Task directions >> Reproduce the passage on computing triangle coordinates from UV values word for word.

This last simplification was computer assisted. Thanks Wolfram|Alpha.

So we have:

k = dB.u * dC.v - dB.v * dC.u
p = (dC.v * d.u - dC.u * d.v) / k
q = (dB.u * d.v - dB.v * d.u) / k

We can incorporate that to our code, and use those components to find the 3D coordinates.

VectorUV dB = B.uv - A.uv
VectorUV dC = C.uv - A.uv

if (B.v < C.v)
{
    l_1 = l_AB
    l_2 = l_AC
}
else
{
    l_1 = l_AC
    l_2 = l_AB
}

k = dB.u * dC.v - dB.v * dC.u
for (int u = (int)floor(A.u); u <= (int)ceil(B.u); u++)
{
    for (int v = (int)floor(l_1(u)); v <= (int)ceil(l_2(u)); v++)
    {
        VectorUV d = new VectorUV(u - A.u, v - A.v)
        p = (dC.v * d.u - dC.u * d.v) / k
        q = (dB.u * d.v - dB.v * d.u) / k
        coords = A.xyz + (B.xyz - A.xyz) * p + (C.xyz - A.xyz) * q
        // …
    }
}

I remind you that the code above only handles the first range of a triangle. For the other range you need another for loop. And, of course, you would be doing that for all triangles.

Entries from a collection >>
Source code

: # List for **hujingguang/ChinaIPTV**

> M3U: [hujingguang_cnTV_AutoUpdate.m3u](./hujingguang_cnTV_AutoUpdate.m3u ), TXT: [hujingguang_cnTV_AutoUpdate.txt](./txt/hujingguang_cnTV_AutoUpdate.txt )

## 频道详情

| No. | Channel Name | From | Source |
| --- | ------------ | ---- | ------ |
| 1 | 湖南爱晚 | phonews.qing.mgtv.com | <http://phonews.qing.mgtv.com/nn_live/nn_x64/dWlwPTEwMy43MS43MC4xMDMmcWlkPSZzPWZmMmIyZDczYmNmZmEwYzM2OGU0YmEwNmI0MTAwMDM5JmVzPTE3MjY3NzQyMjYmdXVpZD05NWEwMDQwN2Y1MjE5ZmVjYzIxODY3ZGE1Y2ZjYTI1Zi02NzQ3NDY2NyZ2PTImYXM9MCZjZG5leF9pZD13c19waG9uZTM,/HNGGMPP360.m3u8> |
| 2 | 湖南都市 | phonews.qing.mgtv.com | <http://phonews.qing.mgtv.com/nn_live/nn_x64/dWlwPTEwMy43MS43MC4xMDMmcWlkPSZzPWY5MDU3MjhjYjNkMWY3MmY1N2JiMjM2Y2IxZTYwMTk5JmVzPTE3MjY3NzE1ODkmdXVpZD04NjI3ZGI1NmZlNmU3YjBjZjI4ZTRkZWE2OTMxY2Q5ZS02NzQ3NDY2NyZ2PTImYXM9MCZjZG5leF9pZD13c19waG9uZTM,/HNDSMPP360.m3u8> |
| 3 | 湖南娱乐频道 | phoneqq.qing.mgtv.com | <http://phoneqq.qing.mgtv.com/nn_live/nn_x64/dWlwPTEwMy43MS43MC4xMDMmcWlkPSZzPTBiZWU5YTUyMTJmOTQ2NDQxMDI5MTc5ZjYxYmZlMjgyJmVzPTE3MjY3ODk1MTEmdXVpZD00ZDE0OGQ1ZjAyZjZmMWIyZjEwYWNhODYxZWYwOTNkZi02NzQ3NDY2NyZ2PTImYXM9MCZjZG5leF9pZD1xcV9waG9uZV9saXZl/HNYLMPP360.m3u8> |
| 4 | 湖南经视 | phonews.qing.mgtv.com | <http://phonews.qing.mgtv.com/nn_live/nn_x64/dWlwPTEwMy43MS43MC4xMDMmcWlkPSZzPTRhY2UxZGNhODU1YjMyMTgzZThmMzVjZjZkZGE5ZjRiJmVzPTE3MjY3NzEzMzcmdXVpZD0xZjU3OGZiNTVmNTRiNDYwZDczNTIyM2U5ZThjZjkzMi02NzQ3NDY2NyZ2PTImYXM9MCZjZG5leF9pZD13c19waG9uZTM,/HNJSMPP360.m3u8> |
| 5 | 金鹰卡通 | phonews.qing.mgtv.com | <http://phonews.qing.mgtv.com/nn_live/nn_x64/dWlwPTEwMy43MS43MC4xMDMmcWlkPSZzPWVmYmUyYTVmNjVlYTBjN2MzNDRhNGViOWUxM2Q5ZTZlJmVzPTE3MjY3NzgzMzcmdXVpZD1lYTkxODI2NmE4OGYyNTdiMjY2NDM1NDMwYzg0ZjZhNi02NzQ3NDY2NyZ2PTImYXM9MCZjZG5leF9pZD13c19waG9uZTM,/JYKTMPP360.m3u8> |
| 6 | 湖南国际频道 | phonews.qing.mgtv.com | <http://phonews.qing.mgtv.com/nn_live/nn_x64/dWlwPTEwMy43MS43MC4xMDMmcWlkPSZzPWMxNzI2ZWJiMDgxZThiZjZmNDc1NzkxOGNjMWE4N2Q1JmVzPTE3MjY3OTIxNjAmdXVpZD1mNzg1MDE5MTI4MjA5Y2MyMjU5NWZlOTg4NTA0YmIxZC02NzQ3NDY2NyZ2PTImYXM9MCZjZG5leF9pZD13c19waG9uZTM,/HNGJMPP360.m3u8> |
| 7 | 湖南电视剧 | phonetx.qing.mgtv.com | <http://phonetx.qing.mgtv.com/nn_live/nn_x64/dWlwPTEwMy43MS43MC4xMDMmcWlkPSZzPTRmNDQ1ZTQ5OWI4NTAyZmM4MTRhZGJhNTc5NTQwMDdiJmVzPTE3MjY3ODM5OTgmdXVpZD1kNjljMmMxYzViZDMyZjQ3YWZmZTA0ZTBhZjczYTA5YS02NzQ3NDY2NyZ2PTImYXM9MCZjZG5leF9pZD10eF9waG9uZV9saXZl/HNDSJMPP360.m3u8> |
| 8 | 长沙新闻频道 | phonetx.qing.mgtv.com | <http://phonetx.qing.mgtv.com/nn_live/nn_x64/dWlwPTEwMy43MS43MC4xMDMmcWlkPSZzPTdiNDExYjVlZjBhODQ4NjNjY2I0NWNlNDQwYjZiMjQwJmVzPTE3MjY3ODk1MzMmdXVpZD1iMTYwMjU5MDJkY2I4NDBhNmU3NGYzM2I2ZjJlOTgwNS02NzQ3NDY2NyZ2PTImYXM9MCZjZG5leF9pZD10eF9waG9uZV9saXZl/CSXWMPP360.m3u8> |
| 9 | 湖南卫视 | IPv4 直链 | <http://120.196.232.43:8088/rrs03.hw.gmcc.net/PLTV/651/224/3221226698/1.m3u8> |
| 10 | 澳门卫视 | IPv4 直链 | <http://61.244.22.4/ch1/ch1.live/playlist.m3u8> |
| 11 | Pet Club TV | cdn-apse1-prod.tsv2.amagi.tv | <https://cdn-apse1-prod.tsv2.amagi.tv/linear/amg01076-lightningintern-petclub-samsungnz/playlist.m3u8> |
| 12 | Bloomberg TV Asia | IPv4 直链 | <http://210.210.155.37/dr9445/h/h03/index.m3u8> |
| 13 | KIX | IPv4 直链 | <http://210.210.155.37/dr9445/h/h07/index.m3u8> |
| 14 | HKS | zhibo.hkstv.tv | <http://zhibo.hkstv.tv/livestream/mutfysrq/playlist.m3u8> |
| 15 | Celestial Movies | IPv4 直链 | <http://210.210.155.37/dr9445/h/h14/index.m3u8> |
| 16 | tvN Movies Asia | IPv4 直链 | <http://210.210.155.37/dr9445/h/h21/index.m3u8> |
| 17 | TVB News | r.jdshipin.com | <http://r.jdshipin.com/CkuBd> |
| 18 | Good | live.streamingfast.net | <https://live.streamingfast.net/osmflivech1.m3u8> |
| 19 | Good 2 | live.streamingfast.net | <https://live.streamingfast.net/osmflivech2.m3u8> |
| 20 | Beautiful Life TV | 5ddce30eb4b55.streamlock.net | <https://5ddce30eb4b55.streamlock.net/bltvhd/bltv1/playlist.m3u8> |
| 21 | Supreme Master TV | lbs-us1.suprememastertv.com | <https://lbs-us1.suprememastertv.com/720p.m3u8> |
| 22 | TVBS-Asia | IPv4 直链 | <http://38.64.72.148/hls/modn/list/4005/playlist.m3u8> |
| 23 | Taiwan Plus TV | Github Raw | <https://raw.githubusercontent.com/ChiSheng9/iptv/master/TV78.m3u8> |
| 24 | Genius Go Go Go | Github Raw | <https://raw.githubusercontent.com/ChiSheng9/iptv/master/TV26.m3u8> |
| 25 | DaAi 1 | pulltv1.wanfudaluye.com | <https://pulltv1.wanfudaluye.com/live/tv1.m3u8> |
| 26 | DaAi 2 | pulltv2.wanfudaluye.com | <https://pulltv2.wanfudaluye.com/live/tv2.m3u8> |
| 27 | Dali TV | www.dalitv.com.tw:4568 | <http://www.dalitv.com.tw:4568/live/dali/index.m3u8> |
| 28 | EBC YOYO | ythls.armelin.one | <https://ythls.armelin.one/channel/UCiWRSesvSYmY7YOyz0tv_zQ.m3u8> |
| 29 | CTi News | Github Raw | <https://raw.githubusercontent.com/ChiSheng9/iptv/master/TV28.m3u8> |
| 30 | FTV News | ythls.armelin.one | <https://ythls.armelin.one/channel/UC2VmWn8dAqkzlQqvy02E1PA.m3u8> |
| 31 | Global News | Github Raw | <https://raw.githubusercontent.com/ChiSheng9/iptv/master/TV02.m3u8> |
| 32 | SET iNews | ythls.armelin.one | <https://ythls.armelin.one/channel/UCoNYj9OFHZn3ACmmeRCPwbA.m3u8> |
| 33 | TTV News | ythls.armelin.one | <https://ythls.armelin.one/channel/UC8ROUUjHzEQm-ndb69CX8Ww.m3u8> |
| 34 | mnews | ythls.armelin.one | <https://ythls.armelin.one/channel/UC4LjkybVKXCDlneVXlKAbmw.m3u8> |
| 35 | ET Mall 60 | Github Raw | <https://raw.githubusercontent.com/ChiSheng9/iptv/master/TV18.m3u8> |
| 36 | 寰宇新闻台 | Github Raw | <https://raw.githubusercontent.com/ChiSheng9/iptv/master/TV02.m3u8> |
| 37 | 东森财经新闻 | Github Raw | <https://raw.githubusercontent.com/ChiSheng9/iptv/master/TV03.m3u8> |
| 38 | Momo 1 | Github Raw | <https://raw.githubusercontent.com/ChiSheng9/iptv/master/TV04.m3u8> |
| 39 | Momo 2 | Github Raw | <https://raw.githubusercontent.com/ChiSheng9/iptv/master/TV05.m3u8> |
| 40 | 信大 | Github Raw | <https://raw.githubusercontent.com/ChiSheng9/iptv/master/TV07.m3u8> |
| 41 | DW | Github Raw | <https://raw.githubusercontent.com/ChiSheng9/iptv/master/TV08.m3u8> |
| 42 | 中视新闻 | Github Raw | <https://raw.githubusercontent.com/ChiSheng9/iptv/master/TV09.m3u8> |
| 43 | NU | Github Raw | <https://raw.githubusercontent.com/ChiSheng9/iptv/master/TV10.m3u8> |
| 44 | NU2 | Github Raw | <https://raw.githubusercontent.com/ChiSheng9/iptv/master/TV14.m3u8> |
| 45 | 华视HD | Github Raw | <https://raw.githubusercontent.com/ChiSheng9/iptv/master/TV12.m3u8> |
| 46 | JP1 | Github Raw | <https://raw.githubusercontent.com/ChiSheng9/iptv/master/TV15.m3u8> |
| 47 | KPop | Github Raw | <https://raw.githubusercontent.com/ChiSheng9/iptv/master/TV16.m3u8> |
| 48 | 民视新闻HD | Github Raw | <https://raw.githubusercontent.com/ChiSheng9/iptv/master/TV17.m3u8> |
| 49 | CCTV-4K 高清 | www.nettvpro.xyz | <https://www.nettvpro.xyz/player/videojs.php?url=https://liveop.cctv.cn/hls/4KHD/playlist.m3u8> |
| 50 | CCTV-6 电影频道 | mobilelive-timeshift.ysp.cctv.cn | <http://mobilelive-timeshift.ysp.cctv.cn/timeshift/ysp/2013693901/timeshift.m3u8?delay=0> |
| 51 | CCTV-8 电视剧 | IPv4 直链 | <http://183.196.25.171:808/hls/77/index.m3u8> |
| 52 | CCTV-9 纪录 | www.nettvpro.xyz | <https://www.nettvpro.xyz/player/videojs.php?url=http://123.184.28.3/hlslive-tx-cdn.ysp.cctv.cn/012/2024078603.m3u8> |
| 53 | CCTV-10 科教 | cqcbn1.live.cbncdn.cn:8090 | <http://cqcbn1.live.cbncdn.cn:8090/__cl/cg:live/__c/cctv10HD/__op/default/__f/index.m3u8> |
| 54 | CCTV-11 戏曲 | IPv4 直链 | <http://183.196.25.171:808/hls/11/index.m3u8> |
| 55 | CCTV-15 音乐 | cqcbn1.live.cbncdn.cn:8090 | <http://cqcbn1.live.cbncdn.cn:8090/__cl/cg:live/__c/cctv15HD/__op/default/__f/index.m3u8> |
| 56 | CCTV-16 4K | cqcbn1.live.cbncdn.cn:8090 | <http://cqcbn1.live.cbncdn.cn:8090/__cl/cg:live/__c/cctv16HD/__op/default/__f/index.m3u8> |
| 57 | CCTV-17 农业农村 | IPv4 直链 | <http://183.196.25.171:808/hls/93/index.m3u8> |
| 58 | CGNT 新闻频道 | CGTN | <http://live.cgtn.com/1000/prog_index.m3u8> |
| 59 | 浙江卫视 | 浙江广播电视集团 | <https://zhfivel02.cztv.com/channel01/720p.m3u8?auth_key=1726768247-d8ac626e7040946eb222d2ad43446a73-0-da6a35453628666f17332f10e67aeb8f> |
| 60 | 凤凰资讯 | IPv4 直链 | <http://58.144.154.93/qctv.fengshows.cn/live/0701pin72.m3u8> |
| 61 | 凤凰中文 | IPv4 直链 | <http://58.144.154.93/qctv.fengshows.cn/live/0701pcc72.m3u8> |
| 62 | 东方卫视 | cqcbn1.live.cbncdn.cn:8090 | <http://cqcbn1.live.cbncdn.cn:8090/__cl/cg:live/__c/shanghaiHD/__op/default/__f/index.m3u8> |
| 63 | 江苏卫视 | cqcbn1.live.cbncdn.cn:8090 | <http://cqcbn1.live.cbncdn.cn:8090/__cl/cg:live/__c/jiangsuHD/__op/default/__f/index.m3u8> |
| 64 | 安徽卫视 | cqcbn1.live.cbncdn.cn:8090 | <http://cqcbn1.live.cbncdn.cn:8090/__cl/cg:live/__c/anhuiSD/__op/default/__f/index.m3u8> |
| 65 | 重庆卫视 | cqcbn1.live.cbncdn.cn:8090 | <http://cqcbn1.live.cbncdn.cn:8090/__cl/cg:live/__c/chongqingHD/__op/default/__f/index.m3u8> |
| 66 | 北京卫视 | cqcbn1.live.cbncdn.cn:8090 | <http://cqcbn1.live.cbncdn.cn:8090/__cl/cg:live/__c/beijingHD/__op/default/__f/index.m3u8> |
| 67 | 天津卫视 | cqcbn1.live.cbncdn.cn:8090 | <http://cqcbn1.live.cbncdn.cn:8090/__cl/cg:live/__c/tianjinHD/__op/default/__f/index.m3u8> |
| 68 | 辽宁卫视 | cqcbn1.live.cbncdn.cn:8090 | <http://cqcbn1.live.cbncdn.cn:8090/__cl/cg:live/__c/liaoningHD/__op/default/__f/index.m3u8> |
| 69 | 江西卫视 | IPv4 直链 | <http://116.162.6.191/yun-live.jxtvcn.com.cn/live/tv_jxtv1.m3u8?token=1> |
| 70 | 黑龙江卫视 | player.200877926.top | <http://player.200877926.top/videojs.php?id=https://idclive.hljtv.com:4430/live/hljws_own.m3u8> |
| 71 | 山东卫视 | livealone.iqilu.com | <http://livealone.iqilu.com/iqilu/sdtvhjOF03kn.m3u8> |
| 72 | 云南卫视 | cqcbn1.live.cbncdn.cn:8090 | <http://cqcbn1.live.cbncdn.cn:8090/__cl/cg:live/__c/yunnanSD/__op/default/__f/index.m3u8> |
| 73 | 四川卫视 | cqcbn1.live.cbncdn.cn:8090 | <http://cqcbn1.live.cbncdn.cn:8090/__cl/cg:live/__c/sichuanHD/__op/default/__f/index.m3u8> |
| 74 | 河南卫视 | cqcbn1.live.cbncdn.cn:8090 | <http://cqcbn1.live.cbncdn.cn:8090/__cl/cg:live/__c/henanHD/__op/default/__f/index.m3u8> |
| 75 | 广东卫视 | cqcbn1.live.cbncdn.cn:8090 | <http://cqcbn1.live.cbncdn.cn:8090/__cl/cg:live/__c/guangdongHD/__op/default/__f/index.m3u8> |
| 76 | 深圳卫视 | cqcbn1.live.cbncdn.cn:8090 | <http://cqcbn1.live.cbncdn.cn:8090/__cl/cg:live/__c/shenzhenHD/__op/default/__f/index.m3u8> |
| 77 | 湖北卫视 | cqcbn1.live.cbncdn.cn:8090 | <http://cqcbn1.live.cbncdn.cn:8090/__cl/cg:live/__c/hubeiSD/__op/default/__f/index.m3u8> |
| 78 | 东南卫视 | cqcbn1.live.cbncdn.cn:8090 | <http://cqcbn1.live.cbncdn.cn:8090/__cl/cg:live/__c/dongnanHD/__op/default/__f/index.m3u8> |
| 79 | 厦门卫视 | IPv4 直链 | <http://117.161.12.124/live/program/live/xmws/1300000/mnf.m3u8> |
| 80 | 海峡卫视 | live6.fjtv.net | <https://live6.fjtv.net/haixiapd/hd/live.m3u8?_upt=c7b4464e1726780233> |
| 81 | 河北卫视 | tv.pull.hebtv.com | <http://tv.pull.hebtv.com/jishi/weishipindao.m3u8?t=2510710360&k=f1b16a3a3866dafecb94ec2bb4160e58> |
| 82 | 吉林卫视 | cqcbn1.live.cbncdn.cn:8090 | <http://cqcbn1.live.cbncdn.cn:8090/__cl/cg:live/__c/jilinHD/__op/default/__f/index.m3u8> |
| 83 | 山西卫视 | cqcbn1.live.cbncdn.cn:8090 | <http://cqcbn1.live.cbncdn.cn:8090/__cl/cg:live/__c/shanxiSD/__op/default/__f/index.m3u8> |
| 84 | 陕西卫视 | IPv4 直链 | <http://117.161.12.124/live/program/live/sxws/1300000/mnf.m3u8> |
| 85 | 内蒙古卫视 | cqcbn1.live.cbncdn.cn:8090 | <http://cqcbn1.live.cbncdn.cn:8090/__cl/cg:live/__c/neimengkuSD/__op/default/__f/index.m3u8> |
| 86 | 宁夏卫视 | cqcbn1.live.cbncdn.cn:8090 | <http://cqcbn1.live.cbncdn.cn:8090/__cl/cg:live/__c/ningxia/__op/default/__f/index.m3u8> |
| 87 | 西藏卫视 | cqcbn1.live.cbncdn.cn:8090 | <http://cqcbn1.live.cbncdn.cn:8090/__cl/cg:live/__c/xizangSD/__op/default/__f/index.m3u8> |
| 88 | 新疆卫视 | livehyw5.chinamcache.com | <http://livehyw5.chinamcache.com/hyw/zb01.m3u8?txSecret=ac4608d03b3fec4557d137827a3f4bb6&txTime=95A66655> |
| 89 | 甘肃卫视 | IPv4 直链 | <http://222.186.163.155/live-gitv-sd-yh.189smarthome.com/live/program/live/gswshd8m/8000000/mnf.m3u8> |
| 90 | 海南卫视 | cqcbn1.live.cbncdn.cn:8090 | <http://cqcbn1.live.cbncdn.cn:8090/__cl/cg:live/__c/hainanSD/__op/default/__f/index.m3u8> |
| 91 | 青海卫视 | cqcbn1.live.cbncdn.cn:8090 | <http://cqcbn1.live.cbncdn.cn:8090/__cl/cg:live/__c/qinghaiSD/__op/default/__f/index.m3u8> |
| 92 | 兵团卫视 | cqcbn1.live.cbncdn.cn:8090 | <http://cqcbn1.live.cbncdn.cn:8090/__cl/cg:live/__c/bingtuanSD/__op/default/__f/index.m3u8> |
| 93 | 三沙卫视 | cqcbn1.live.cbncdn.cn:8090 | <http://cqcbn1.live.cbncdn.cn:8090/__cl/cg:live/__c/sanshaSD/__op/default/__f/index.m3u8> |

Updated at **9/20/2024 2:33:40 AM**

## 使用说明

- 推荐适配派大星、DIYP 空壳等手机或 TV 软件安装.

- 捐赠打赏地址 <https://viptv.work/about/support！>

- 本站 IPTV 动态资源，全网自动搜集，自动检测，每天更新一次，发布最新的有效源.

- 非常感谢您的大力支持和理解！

Written answer >>
This last simplification was computer assisted. Thanks Wolfram|Alpha.

So we have:

k = dB.u * dC.v - dB.v * dC.u
p = (dC.v * d.u - dC.u * d.v) / k
q = (dB.u * d.v - dB.v * d.u) / k

We can incorporate that to our code, and use those components to find the 3D coordinates.

VectorUV dB = B.uv - A.uv
VectorUV dC = C.uv - A.uv

if (B.v < C.v)
{
    l_1 = l_AB
    l_2 = l_AC
}
else
{
    l_1 = l_AC
    l_2 = l_AB
}

k = dB.u * dC.v - dB.v * dC.u
for (int u = (int)floor(A.u); u <= (int)ceil(B.u); u++)
{
    for (int v = (int)floor(l_1(u)); v <= (int)ceil(l_2(u)); v++)
    {
        VectorUV d = new VectorUV(u - A.u, v - A.v)
        p = (dC.v * d.u - dC.u * d.v) / k
        q = (dB.u * d.v - dB.v * d.u) / k
        coords = A.xyz + (B.xyz - A.xyz) * p + (C.xyz - A.xyz) * q
        // …
    }
}

I remind you that the code above only handles the first range of a triangle. For the other range you need another for loop. And, of course, you would be doing that for all triangles.